Chef Mike: So, Suzuya’s custard pudding is a little bit softer. There isn’t really an American custard pudding. Most custard puddings come from France or Spanish things, which are generally a lot sweeter and a lot firmer. They’re made like the fawns made with condensed milk as sweeter. They usually use less dark caramel, so it’s a little sweeter.
Interviewer: Why did you make the pudding?

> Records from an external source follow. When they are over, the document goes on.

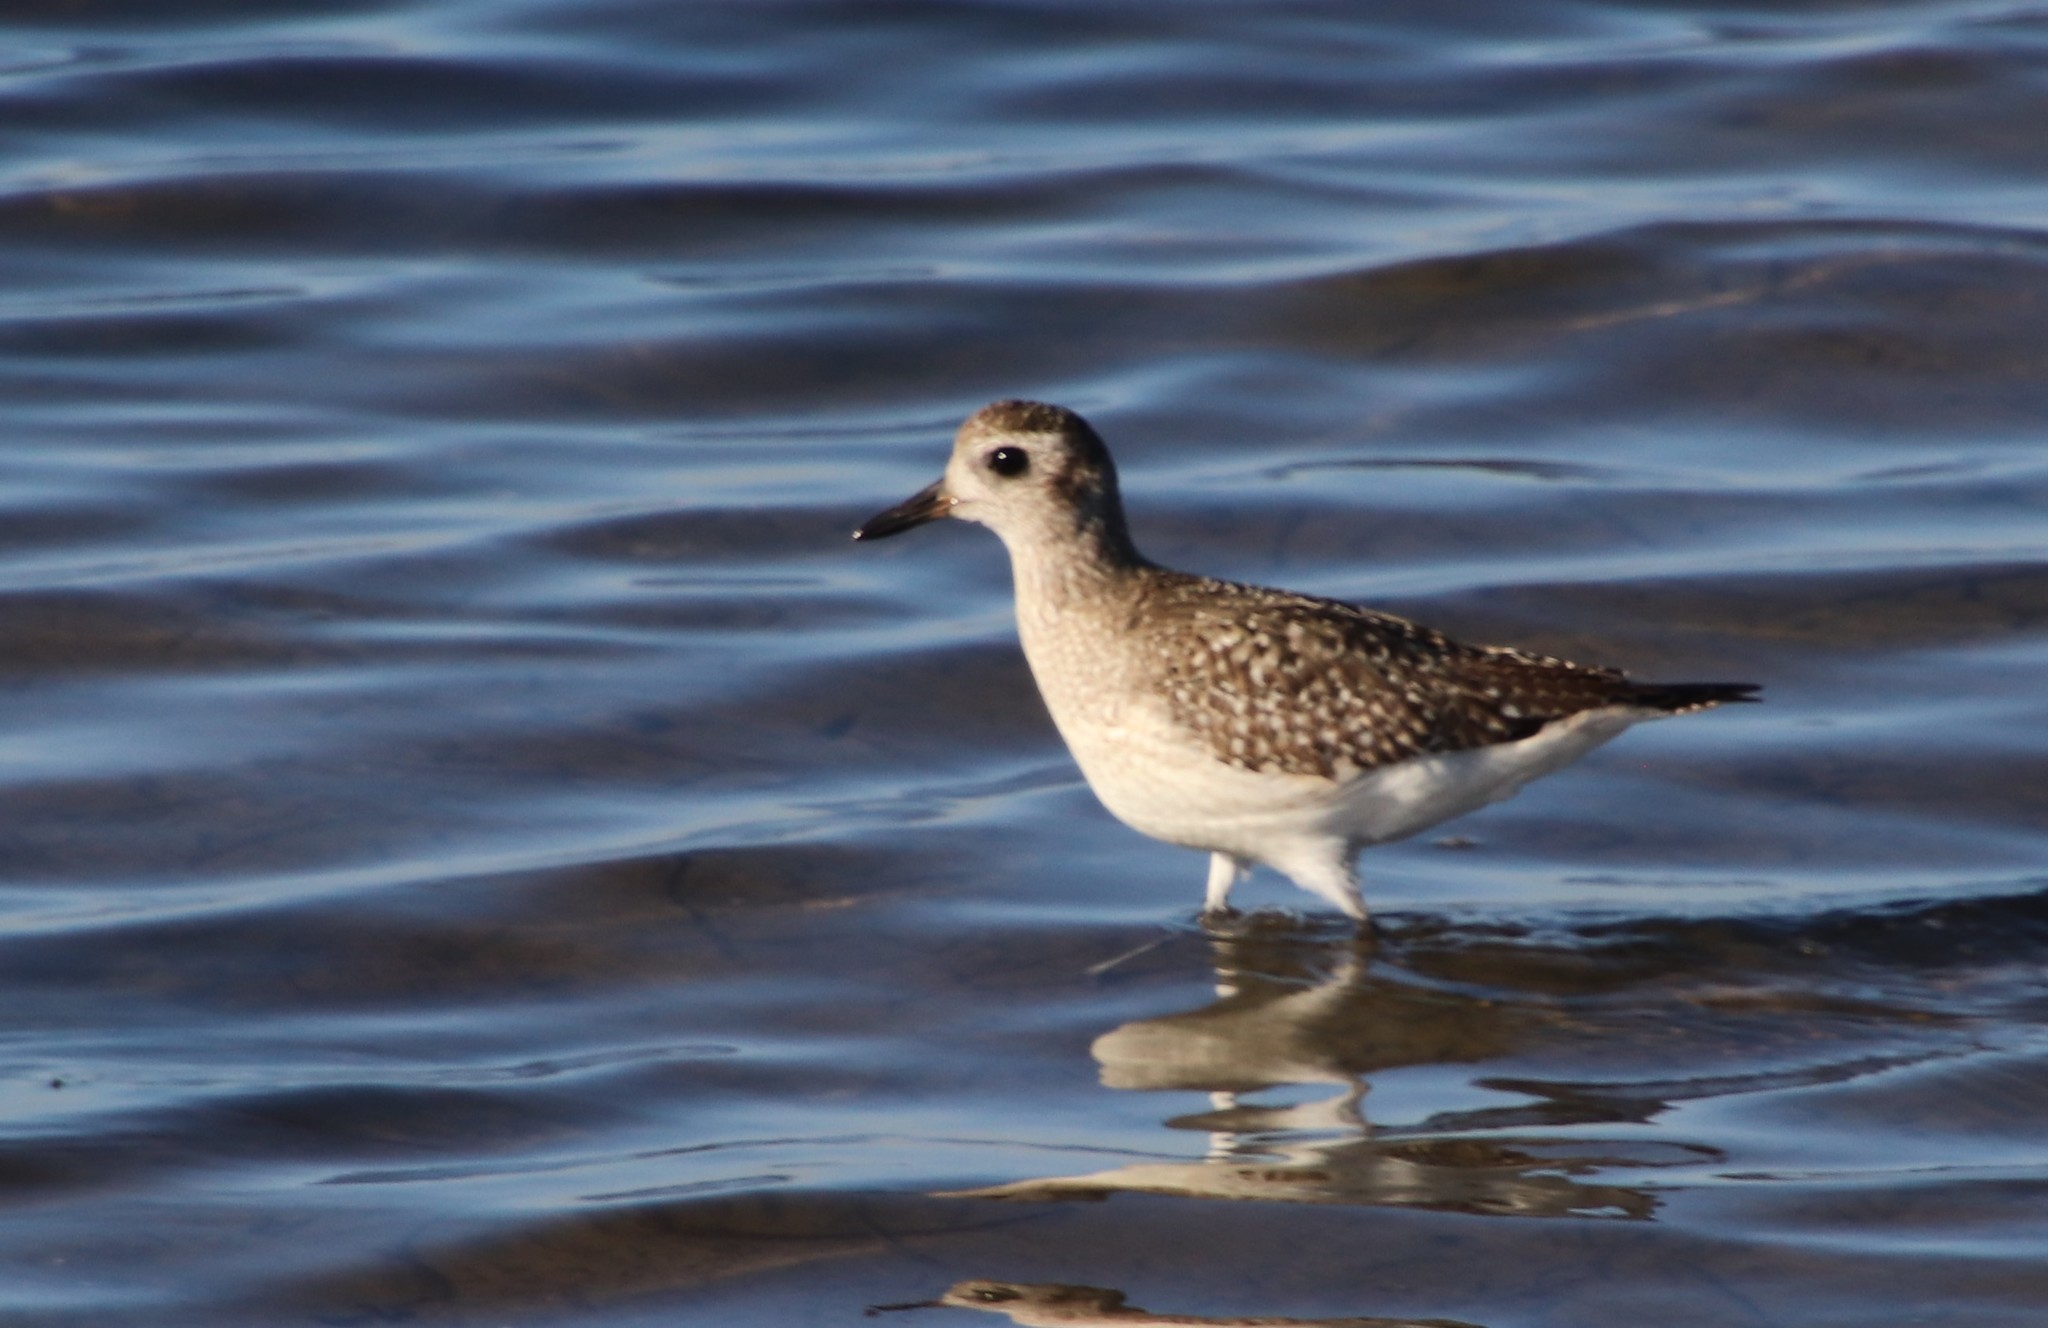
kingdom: Animalia
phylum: Chordata
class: Aves
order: Charadriiformes
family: Charadriidae
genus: Pluvialis
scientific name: Pluvialis squatarola
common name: Grey plover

Chef Misuzu: I like custard pudding, particularly a smooth, soft type of custard pudding. I knew that was a kids’ favorite, which made me think we should have one.
Chef Mike: Maybe we decided to make the custard pudding because Misuzu likes it, and many kids like it.
Chef Misuzu: I like the style. I particularly like soft custard pudding, which is made of pastel. I do not really prefer baked pudding which is a little firmer. The soft custard pudding we made was very popular, and everybody reacted like it was the first time to eat such a custard pudding and loved it. I loved that too. I didn’t want to make it too soft but still a melt-in-mouse type custard pudding.
Interviewer: Is it true that you use the highest quality vegetarian-fed eggs for this pudding? Please let us know more details about the eggs!
Chef Mike: Yes, we get our eggs actually from a company based in California, but they grow them similarly to, I guess, Japanese style in terms of the feeding process. They are grain fed and cage-free, so the eggs have a little more protein.
Interviewer: What ingredients do you use for the pudding?
Chef Mike: It’s a pretty simple recipe. We use eggs, half and half dairy, a little bit of sugar, and dark caramel on the bottom.
Interviewer: Why do you use dark caramel sauce?
Chef Mike: We use dark caramel instead of regular sweet caramel because we like the contrast between the flavors. It’s got a little bit of bitterness from the dark caramel and the sweetness from the custard. They play beautifully in your mouth.